職場の小学校の校外学習で1年生たちといっしょに市立博物館に行く。

目的は「昔あそび体験」。
博物館には「昔あそび」が体験できるコーナーがあり、市内小学校は順番にここを訪れ職員の方々に説明してもらったり遊んでもらったりする。

「羽子板」「コマ」「凧揚げ」が屋外で、「竹とんぼ」「お手玉」「けんだま」「だるまおとし」「あやとり」などが屋内で体験できる。
子供たちはいくつかのグループにわかれて順番にそれぞれのコーナーで昔あそびをする。
ブリキのおもちゃや竹細工のおもちゃ、すごろくやカルタなども置いてあり時間があれば自由に遊べる。

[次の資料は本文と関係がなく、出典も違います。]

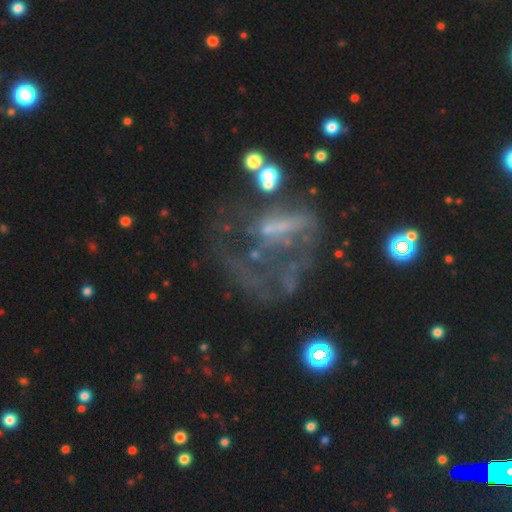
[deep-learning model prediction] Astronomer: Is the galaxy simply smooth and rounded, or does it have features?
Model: featured or disk — 59%.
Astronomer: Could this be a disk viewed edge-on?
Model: no — 93%.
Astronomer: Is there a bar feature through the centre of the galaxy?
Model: no — 62%.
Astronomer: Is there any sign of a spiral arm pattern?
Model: no — 71%.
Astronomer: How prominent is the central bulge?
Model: none — 58%.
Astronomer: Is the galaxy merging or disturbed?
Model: major disturbance — 48% (runner-up: none, 26%).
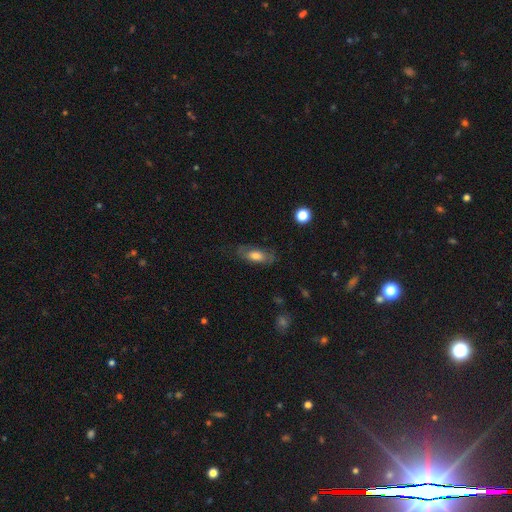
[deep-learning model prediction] Q: Smooth or featured?
A: smooth (69%); runner-up: featured or disk (23%)
Q: How rounded?
A: in between (75%); runner-up: cigar-shaped (21%)
Q: Merging?
A: none (70%); runner-up: minor disturbance (21%)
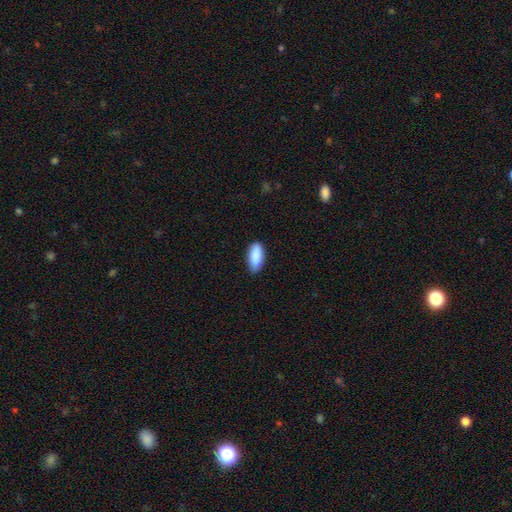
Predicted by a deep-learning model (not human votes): A smooth galaxy with no disk features (89%) that is in between round and cigar-shaped (85%).

Vote fractions:
- Smooth or featured? smooth: 89% / star or artifact: 6% / featured or disk: 5%
- How rounded? in between: 85% / cigar-shaped: 14% / round: 2%
- Merging? none: 79% / minor disturbance: 18% / major disturbance: 3% / merger: 1%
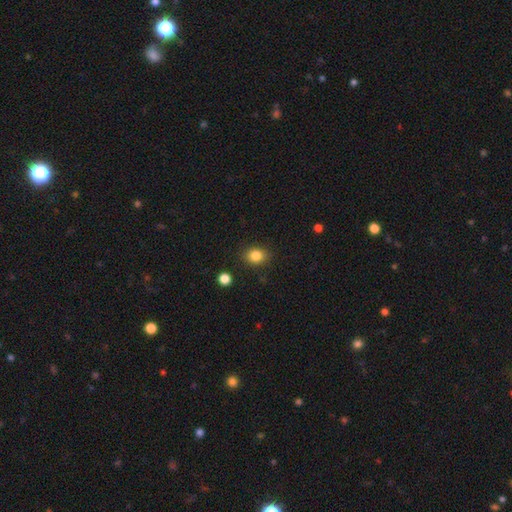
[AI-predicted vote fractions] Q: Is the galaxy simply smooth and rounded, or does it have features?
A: smooth — 84%.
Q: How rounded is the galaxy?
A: in between — 51%.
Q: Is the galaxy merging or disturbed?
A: none — 86%.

ここで私も博物館の職員の方々のように、上手にコマを回せたりお手玉やけんだまを手さばきも鮮やかにあやつることができたら一気に株もあがろうが・・・。
残念ながら私の子供時代は高度経済成長の昭和40年代。
外あそびは大人数での缶けりや馬とび(馬のり?)、ゴムとび。
屋内の遊びはリカちゃんなどのお人形ごっこやブロックあそびなど。
リアルタイムでコマやお手玉をやった時代ではない。
だからできない。
コマなんてひもの巻き付け方も知らなかったし、けんだまやお手玉は小学校1年生レベルである。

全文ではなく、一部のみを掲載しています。